Was ist der Schleier der Täuschung, die Ewigkeit stirbt im Bewusstsein der Endlichkeit, sie kann in ihr nicht existieren und deshalb muss ihr dieses Bewusstsein genommen werden. Der Schleier der Täuschung ist die Gnade in der Grausamkeit der Schöpfung, er ist der einzige Liebesdienst unter dem Joch der Manifestation, den die Ewigkeit sich selbst erweisen konnte, doch das Gewebe des Schleiers ist Angst.

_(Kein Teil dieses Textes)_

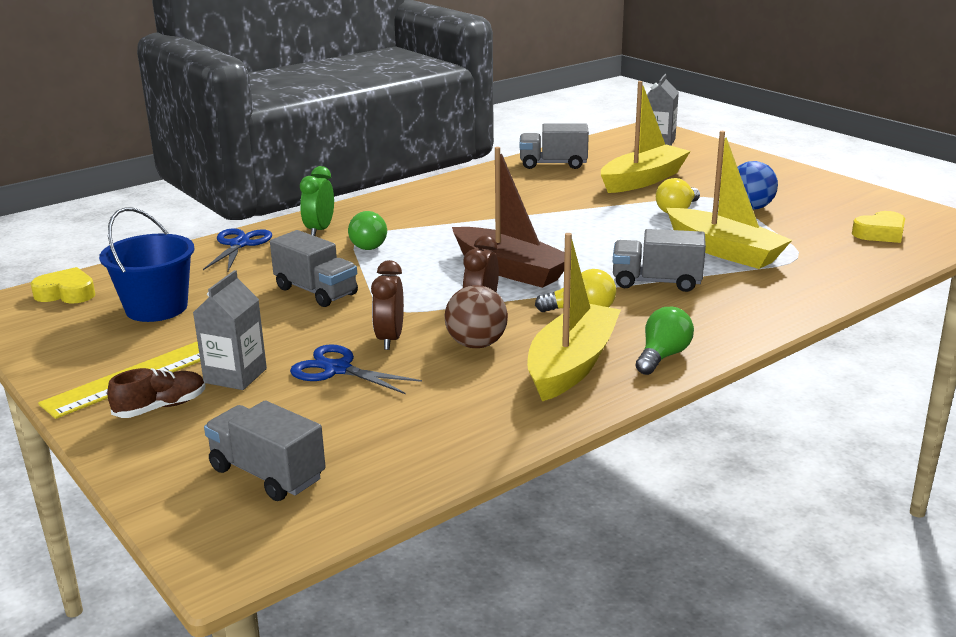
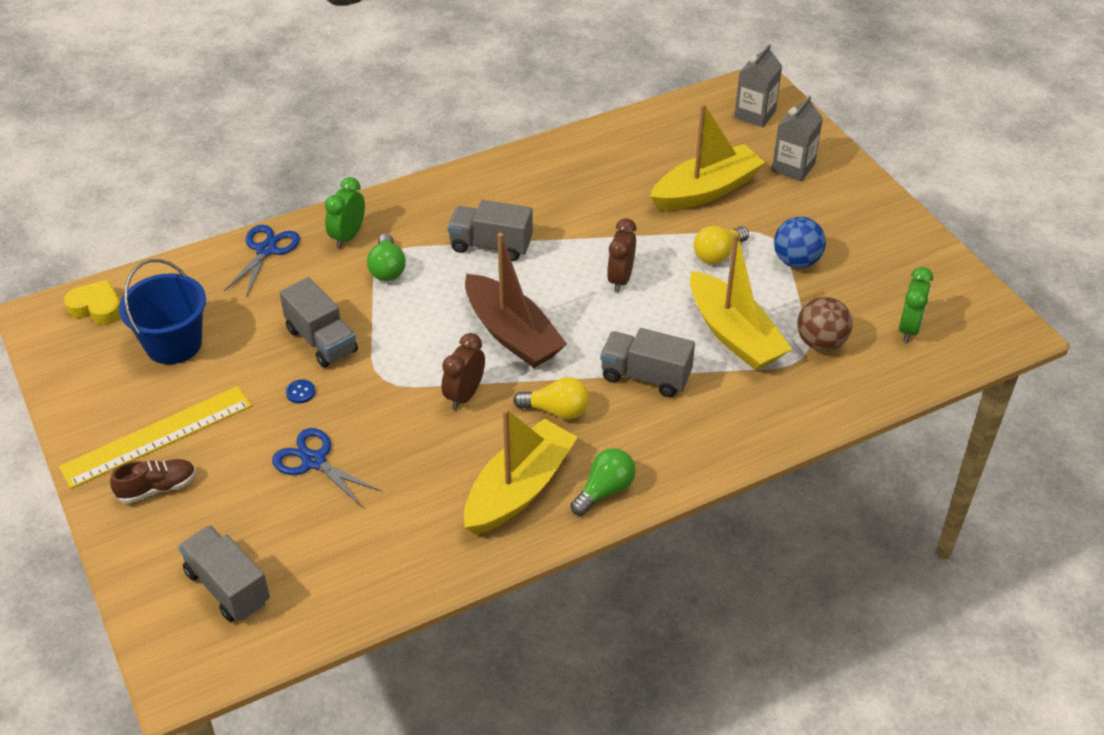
camera: 10 degrees right, 20 degrees up
grey carton [193,270,267,390] -> grey carton moved to [772,96,823,181]
brown clock [371,260,404,350] -> brown clock moved to [607,218,637,292]
brown ball [445,285,508,348] -> brown ball moved to [797,297,852,351]
grey truck [520,124,589,169] -> grey truck moved to [447,200,533,261]
yellow heart [852,211,905,243] -> green clock [899,267,933,342]
none -> blue button [286,379,315,404]

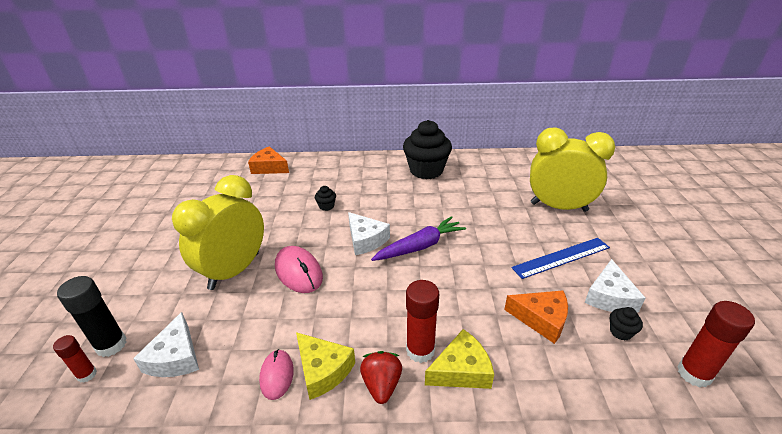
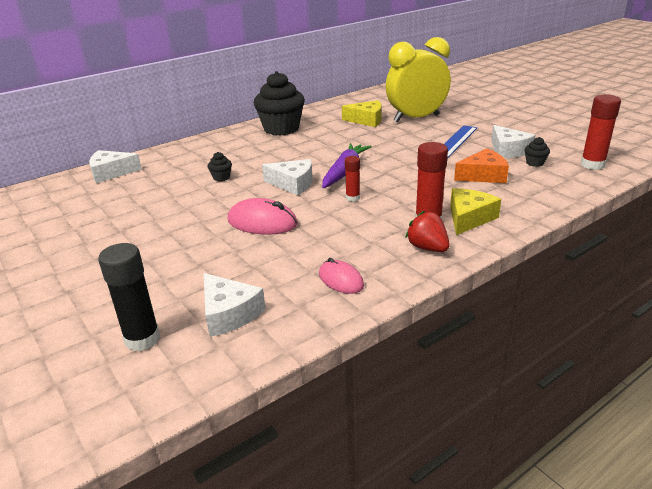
camera: 35 degrees left, 5 degrees down
red glue stick [53,335,97,383] -> red glue stick moved to [345,156,360,202]
yellow clock [172,175,264,290] -> none
orange cheese [248,146,289,174] -> white cheese [89,150,142,183]
yellow cheese [296,332,355,400] -> yellow cheese moved to [342,100,382,127]

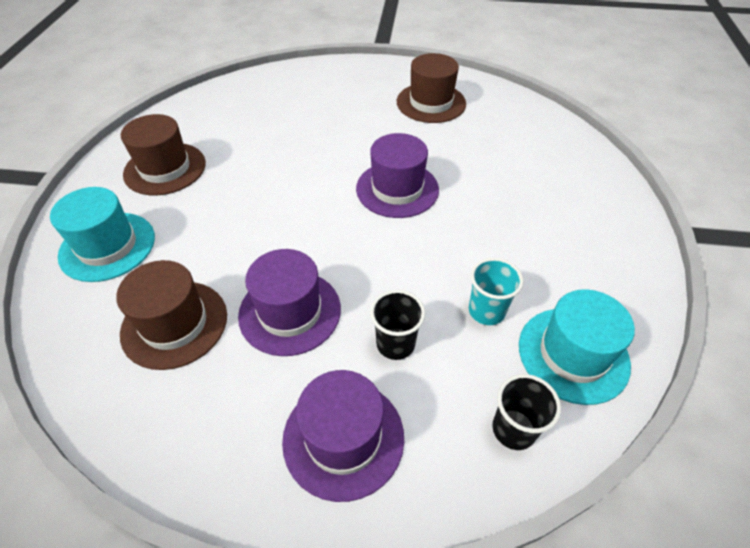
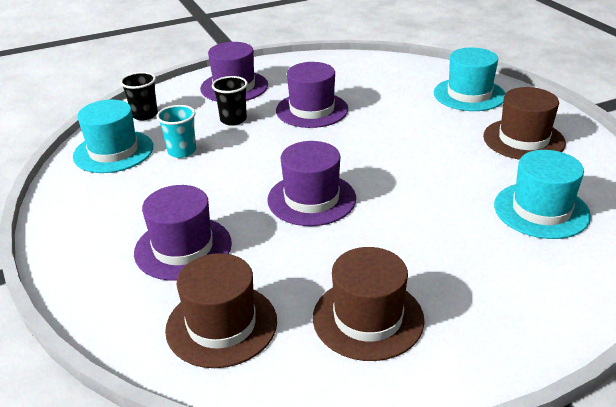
camera: 150 degrees right, 15 degrees down
brown hat [116,260,227,370] -> brown hat moved to [165,253,277,368]
none -> purple hat [134,185,232,281]
none -> turquoise hat [494,150,591,239]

Angst ist im Kontext von Daath ein sehr wichtiges Thema, auf dass immer wieder zurückkommen werden muss, denn die Angst wird die gesamte Reise über der treuster Begleiter des Adepten sein. Sie wird ihn führen und vorantreiben, während sie ihn von seinem Weg abzuhalten versuchen wird und ihm immer wieder neue Steine in den Weg legen wird. Bei der Reise über den Abgrund wird Angst, die einzige Konstante sein, auf die er sich allezeit verlassen kann, sie wird zur einzigen Wahrheit werden, die sich allgegenwärtig in jedem Bild, und jedem Wort und jedem Eindruck, den er erfahren wird, offenbaren wird. Diese Angst will dem Adepten etwas sagen, sie ist seine einzige Wahrheit. Angst ist die wichtigste Maxime auf dieser Reise, denn ohne sie, ist er auf dem falschen Weg und erliegt einer Selbsttäuschung. Es geht auf den ersten Schritten hinein in die Sephirah Daath darum die Angst zu Umarmen und willkommen zu heißen, denn nur dann kann der Schritt ins Unbekannte gewagt werden, nur dann kann der Schleier gesehen werden, hinter dem sich Daath verbirgt. Deshalb muss Angst den Adepten leiten auf der Reise hinein ins Reich zwischen den Sphären, denn in tiefster Angst berühren seine Finger das Gewebe des Schleiers hinter dem die Wahrheit verborgen ist, dass wir nichts als Lüge sind. Und dies ist die ewige Trinität von Daath: die Grausamkeit der Schöpfung, das Joch der Manifestation und der Schleier der Täuschung.